Para dar otro ejemplo, encontré que en un artículo muy bien considerado, el incremento en la producción de algodón en los Estados Unidos entre 1850 y 1860, en comparación con lo producido entre 1860 y 1880—un hecho esencial para el argumento que se estaba expresando—había sido mensurado con un enorme error, en parte debido a que los investigadores originales habían asumido que un fardo de algodón contenía la misma cantidad de pelusa en cada una de estas tres fechas, mientras que la cantidad de pelusa por fardo había aumentado en realidad de 400 libras en 1850, a 445 libras en 1860, y a 453 libras en 1880. Los investigadores habían efectuado declaraciones falsas de los hechos porque habían asumido erróneamente que en los años tomados en consideración un “fardo” había significado una unidad de peso constante, mientras que, de hecho, esta unidad de medida había variado con el tiempo. (Véase Robert McGuire y Robert Higgs, “Cotton, Corn, and Risk in the Nineteenth Century: Another View”, Explorations in Economic History 14 [Abril 1977]: 169).

En otra ocasión, mientras revisaba un importante libro escrito por un profesor de una universidad líder, descubrí que, si bien las conclusiones del autor dependían de simulaciones derivadas de un sistema de ecuaciones simultáneas, una de las ecuaciones se encontraba expresada en una forma carente de sentido que requería que incomparables unidades (cantidades físicas y valores en dólares) fuesen añadidas, y otra ecuación estaba expresada en una forma que producía valores negativos carentes de todo sentido económico.
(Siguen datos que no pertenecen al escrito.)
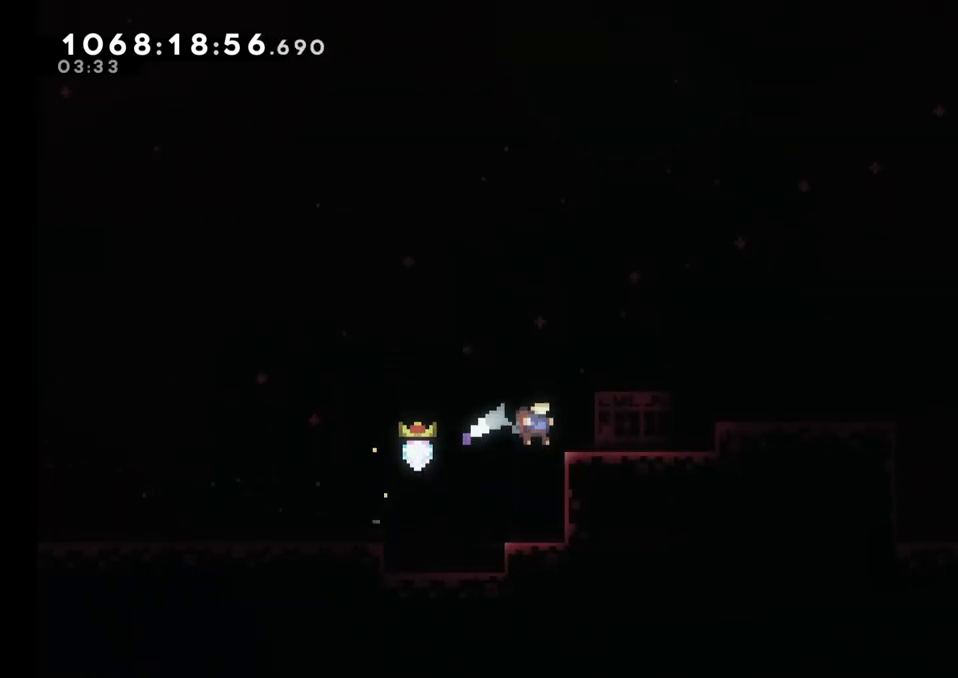
{"buttons": ["B", "L2"], "left_stick": "right", "right_stick": "center", "events": [[33, "A", "down"], [183, "A", "up"], [233, "B", "up"], [500, "B", "down"]]}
Preocupado por estos descubrimientos, llamé al autor por teléfono para preguntarle acerca de los errores. Se sorprendió de mi “cuidadosa lectura”, pero no pareció estar especialmente alicaído. Al parecer, confundido como para explicar cómo tales groseros errores llegaron a su libro, me aseguró que a pesar de que sin lugar a dudas ellos se encontraban en el texto, no habían estado presentes en las ecuaciones que en verdad utilizó para efectuar sus cientos de simulaciones. Porque yo no podía ver cómo su sistema de ecuaciones podría haber sido alterado para tornarlo completa e internamente consistente sin una reformulación radical, tuve una profunda sospecha de que su gran libro no era más que un monumento a lo que se conoce como el “principio GIGO”—sigla inglesa para “Garbage In, Garbage Out”, es decir “Basura entra, basura sale”. (Véase la reseña de Robert Higgs de Late Nineteenth-Century American Development: A General Equilibrium History, de Jeffrey G. Williamson, Agricultural History 49 [Octubre 1975]: 690-92).

Los errores de interpretación surgen cuando los investigadores o bien aplican una teoría errónea o aplican una teoría acertada de manera incorrecta en su interpretación de las relaciones causales. Este tipo de error es mucho más complejo y difícil de resolver que un error factico. Los investigadores deben dominar la teoría apropiada para su aplicación en el área que procuran entender. Los investigadores honestos a menudo están en desacuerdo acerca de cuáles teorías son correctas y cuáles son erróneas.

Muchos economistas modernos, por ejemplo, proceden como si el papel de la teoría en la economía fuese el mismo papel de la teoría en la física y la química. A pesar de la amplia aceptación de este supuesto, el mismo es incorrecto; no tiene en cuenta la diferencia entre las decisiones humanas y los movimientos de las moléculas, los átomos y las partículas subatómicas; la diferencia entre la acción de seres conscientes y resueltos y el comportamiento inconsciente y carente de sentido de las partículas de materia y las corrientes eléctricas. El supuesto positivista de que una solo esquema explicativo—el reduccionismo materialista—es igualmente aplicable a todas las ciencias es el error general que F.A. Hayek denominó cientificismo. El mentor de Hayek, Ludwig von Mises argumentó extensamente en muchos de sus escritos contra el cientificismo y en favor del dualismo metodológico (Véase, por ejemplo, Theory and History [1957]).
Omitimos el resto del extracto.